We anxious about the past; we fear our future; we fear for our children and our friends, we fear financial precariousness, we fear random events, we fear so many things twice removed that we cannot control-we fear too many waking hours of our life…

“In the resurrection, our fears are met with the glory of God reflected in a human being who is fully alive. We are bathed in hope.

“Easter is a call to our small band of fearful disciples to live the truth of hope in a world of illusory despair. For there is no limit to what love can do. Love is a miracle. It is a basket of five loaves and two fish which couldn’t possibly feed this huge crowd, until you start to give it away.

 “My brothers and sisters, “If Christ is risen, we too can rise, like the paralytic man that was healed by Jesus. He said “My son- my daughter, your sins are forgiven you. Take up your pallet and walk.”

No longer paralyzed, our feet are free to walk out of a job that is hurtful to others or meaningless to ourselves. We are free to walk away from dysfunction. Our feet are free to walk towards others in love. We find our real meaning in relationships of mutual dependence. That is what we describe at the end of our lives.

No longer paralyzed, our eyes no longer need be fixed on some status symbol that has controlled us far too long. We can lift our gaze to the risen Lord, and find spiritual abundance through our compassion towards those in need that we can heal.

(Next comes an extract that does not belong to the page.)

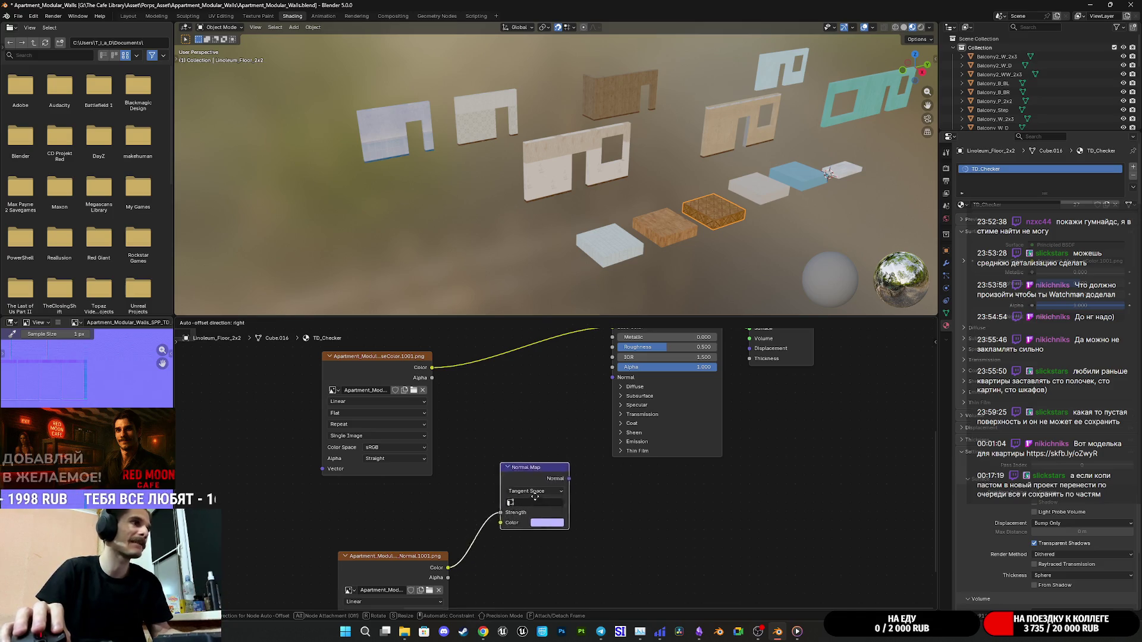
click(531, 461)
drag(564, 440, 612, 378)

No longer paralyzed, we can extend our hands and point towards something above us to keep us from living in ways that are beneath us. The dignity of freedom.

My son, my daughter, your sins are forgiven you. Rise, take up your pallet and walk in spiritual freedom.

And rejoice… For “joy is the infallible sign of the presence of God.” So this day, live out of your joy. Love your people with abandon, delight in children gathering eggs in the spring sunshine and bask in the unbearable lightness of being. Amen.[i]

 

[i] The quotes in this sermon all come from Bill Coffin. This year, I read his sermons at Riverside Church in New York from 1978-1982 and incorporated his most quotable quotes.